EXTRAIT DU DOCUMENT:
··········

Passerelle du MIL FIGURE 1 - La section de la passerelle du MIL agissant comme un réseau de diffraction acoustique.

Introduction

Certains utilisateurs de la station Acadie ont peut-être déjà remarqué qu'en traversant la section clôturée de la passerelle Marcelle-et-Jean-Coutu à pied, leurs pas sont étrangement suivis de brefs gazouillis.

En fait, les architectes chargés de son design ne réalisaient probablement pas qu'ils étaient en train de concevoir un réseau de diffraction plus grand que nature, suffisamment grand pour accommoder les ondes sonores.

Il est facile de comprendre le phénomène lorsque l'on constate que les poutres du garde-fou sont espacées par un intervalle régulier d'une dizaine de centimètres, qui s'avère être du même ordre de grandeur que la longueur d'onde d'un son de quelques milliers de Hertz. Cette géométrie leur confère la capacité d'agir individuellement comme des éléments réfléchissants et, collectivement, comme un réseau de diffraction acoustique.

Comment entendre l'effet?

La méthode optimale pour entendre l'effet de diffraction est de se placer au centre de la section d'intérêt de la passerelle - afin d'utiliser les deux fronts d'ondes voyageant vers le MIL et vers la station Acadie - et de générer un pulse au niveau du sol, en tapant du pied ou en demandant à un acolyte accroupi de taper des mains. Il est important que la source se trouve au ras du sol afin de pouvoir profiter du meilleur angle de réflexion vers les oreilles, situées plus en hauteur.

Qu'est-ce qu'un réseau de diffraction?

Selon le principe de Huygens-Fresnel, lorsqu'une onde rencontre un objet solide, chaque point de l'interface entre l'objet et le milieu de propagation agit comme la source d'une petite onde sphérique, que l'on appelle une ondelette. Au moment de se recombiner en un front d'onde unique, ces ondelettes, qui ont leur point d'origine en des positions différentes, interfèrent l'une avec l'autre de manière à former un patron de diffraction, c'est-à-dire un ensemble de directions de propagation où l'intensité de la lumière est plus faible (interférence destructive) ou plus élevée (interférence constructive).

exemple diffraction

FIGURE 2 - Exemples de patrons de diffraction.

Haut : profil d'intensité lumineuse pour une lumière monochromatique et une double fente. θmax correspond à l'angle d'interférence parfaitement constructive, marquée par une intensité lumineuse maximale (note : ici, seul le θmax de l'ordre de diffraction n=2 est représenté).

··········

ENTRÉES AFFICHÉES:
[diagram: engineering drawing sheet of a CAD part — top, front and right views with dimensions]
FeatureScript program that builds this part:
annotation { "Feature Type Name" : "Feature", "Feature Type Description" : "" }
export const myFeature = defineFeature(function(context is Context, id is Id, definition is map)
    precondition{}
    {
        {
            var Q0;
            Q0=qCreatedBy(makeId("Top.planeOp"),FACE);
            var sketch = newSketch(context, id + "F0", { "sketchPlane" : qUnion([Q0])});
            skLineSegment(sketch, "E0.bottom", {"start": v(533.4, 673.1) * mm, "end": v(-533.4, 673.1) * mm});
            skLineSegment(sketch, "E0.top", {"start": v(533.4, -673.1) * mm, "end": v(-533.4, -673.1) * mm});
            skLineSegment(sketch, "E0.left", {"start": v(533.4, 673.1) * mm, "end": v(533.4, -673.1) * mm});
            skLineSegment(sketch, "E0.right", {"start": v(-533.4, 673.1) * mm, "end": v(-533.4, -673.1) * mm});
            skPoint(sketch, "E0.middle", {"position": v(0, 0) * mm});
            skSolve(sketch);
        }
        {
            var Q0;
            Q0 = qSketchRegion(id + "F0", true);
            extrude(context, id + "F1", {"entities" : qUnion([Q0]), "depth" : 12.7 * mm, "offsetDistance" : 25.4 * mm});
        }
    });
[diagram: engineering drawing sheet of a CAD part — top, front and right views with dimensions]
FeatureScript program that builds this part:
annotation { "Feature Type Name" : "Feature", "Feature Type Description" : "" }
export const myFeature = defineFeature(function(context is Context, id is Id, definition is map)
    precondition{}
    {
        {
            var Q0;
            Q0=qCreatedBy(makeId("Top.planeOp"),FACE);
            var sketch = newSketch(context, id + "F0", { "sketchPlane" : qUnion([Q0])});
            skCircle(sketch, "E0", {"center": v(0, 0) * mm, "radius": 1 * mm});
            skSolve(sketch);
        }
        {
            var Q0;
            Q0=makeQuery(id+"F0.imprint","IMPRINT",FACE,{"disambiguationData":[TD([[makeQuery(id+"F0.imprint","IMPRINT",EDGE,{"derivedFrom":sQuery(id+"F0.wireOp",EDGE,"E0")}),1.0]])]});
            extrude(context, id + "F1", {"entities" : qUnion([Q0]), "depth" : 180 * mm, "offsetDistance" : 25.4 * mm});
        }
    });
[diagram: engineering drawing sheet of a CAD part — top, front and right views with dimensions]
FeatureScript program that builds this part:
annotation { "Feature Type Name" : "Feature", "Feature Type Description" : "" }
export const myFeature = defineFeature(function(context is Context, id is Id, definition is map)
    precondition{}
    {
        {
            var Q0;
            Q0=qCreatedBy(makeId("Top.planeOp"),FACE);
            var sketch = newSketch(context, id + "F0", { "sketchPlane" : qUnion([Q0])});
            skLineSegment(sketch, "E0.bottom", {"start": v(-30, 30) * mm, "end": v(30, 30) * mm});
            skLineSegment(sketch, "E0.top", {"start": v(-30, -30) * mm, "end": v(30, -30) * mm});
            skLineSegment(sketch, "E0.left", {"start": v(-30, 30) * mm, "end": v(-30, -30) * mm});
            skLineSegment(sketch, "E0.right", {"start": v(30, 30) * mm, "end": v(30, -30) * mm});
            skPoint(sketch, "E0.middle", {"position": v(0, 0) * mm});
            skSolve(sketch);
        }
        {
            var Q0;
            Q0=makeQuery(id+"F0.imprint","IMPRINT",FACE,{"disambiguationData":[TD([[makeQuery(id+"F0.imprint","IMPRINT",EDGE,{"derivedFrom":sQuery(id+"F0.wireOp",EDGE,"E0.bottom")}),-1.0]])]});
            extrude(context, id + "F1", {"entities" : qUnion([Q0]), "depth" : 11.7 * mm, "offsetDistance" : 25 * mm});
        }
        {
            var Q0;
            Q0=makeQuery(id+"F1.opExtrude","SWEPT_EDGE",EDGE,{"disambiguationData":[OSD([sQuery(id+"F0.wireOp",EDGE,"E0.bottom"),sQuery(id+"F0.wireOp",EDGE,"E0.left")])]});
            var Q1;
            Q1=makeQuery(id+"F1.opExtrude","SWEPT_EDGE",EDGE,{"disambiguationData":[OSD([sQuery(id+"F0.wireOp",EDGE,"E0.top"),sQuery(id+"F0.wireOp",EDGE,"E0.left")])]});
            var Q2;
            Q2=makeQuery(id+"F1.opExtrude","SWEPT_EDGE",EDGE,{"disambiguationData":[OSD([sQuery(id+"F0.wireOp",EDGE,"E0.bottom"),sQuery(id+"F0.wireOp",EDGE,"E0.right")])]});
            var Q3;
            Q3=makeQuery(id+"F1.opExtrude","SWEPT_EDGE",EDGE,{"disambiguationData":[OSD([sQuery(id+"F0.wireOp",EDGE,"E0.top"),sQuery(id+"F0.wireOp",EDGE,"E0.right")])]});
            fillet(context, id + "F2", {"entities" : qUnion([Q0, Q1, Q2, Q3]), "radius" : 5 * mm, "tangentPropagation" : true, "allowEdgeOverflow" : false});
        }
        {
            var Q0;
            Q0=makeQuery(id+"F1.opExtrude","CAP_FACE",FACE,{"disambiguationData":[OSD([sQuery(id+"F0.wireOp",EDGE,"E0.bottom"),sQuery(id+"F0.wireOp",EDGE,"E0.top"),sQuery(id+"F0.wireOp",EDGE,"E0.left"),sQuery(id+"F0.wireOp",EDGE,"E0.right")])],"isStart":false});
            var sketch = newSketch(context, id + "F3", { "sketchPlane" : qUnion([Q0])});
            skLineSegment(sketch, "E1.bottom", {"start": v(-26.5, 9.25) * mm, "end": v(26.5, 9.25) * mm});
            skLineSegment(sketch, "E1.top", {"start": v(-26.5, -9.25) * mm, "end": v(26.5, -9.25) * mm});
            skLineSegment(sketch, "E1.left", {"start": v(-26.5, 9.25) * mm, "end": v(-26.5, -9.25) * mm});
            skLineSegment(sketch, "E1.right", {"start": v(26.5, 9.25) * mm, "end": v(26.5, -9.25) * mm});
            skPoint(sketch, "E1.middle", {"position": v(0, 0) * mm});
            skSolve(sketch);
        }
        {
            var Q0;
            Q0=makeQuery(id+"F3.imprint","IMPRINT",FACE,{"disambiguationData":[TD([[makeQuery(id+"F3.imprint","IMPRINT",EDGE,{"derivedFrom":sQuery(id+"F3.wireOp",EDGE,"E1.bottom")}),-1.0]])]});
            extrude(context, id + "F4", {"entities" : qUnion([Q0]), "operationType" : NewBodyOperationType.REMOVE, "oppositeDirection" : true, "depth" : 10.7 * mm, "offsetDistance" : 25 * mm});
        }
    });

··········

PROBLÈME POSÉ:
D'après l'extrait du document, quel est l'espacement entre les poutres du garde-fou de la passerelle ?

RÉPONSE ATTENDUE:
Elles sont espacées par un intervalle régulier d'une dizaine de centimètres.